John McAfee, founder of antivirus company McAfee, is expected to be flown back to Belize for questioning in the death of his neighbor after Guatemalan authorities denied his request for political asylum Thursday.
After nearly a month on the run from Belizean authorities, McAfee surrendered to Guatemalan police and Interpol agents Wednesday on charges of illegally entering the country. McAfee bragged of sneaking across the Guatemala-Belize border on Tuesday with two journalists and a girlfriend in tow.
McAfee spent the night in a Guatemalan facility and continued to blog, as he has done throughout his nearly monthlong evasion from police questioning.
McAfee said in his blog that U.S. Embassy officials denied his request to be returned to the U.S. instead of Belize.
McAfee's request for asylum in Guatemala — based on his claim that the police in Belize were persecuting him for failing to pay bribes — was denied Thursday without further comment by Guatemalan officials, and Belizean authorities expect him to be flown back to their country soon, The Associated Press reported. In Belize, the former Silicon Valley antivirus software pioneer is a "person of interest" in the killing of Gregory Viant Faull, according to officials; McAfee counters that Belizean authorities are crooked and will kill him if they capture him.
Faull, an American who lived part time next to the beachside compound McAfee owned in Belize, was found shot to death on Nov. 11 by his housekeeper. About a month before his slaying, Faull hand-delivered a letter to the local town council complaining about McAfee's security detail and his dogs. Two days before Faull's death, several of McAfee's dogs were poisoned, though he has said that the Belizean authorities are responsible for the poisonings and possibly the shooting.

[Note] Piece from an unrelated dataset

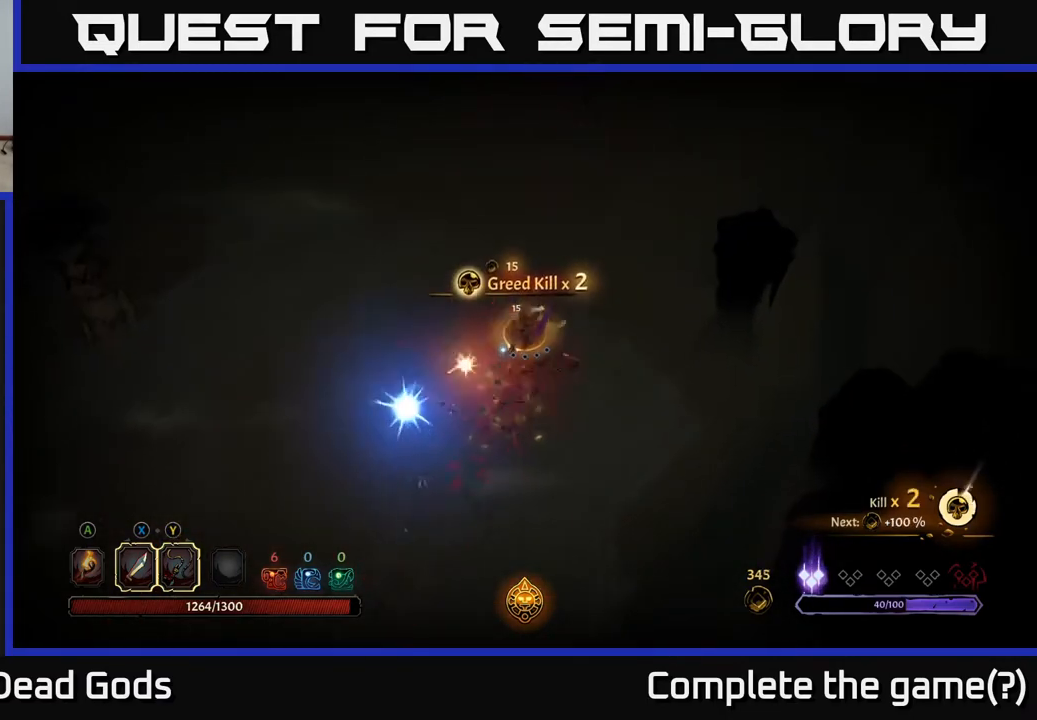
{"buttons": [], "left_stick": "down-left", "right_stick": "center", "events": []}
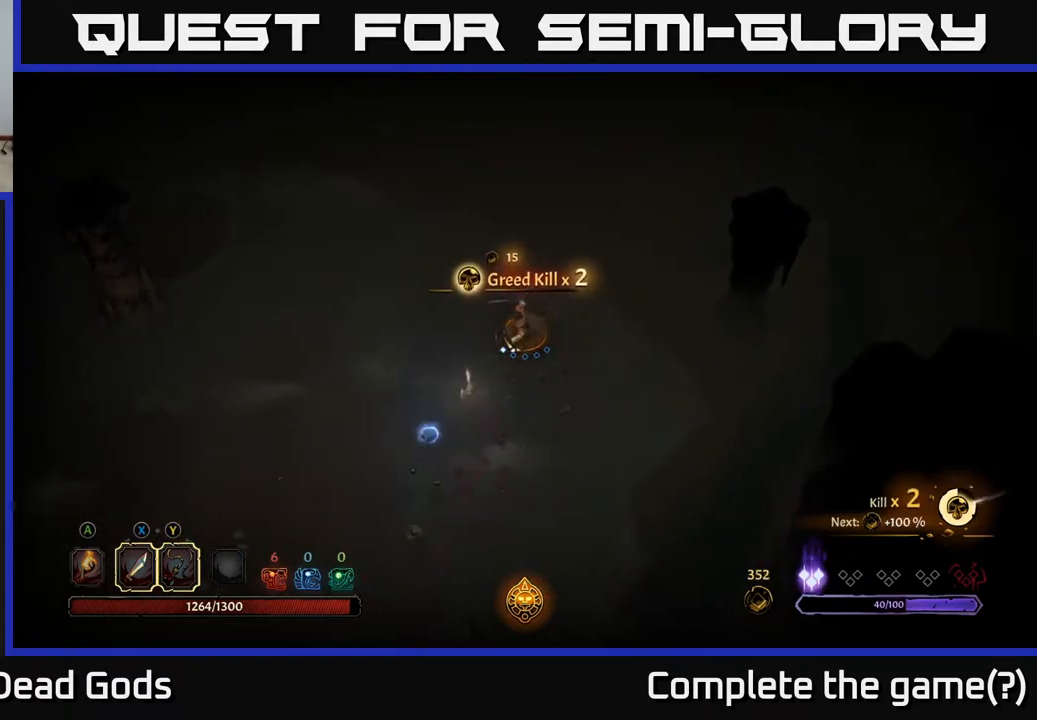
{"buttons": [], "left_stick": "down-left", "right_stick": "center", "events": []}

The 67-year-old claims to have used disguises to hide in plain sight from authorities while proclaiming his innocence in the death of Faull, 52. McAfee maintains that Belizean authorities in San Pedro Town — where he lives with armed guards and, by his own accounts, a coterie of young women — are out to get him for failing to pay a bribe.
San Pedro Town police spokesman Raphael Martinez told the San Jose Mercury News on Monday that investigators still considered McAfee a "person of interest" in Faull's killing, but no charges await him in Belize for evading their questioning, Martinez said.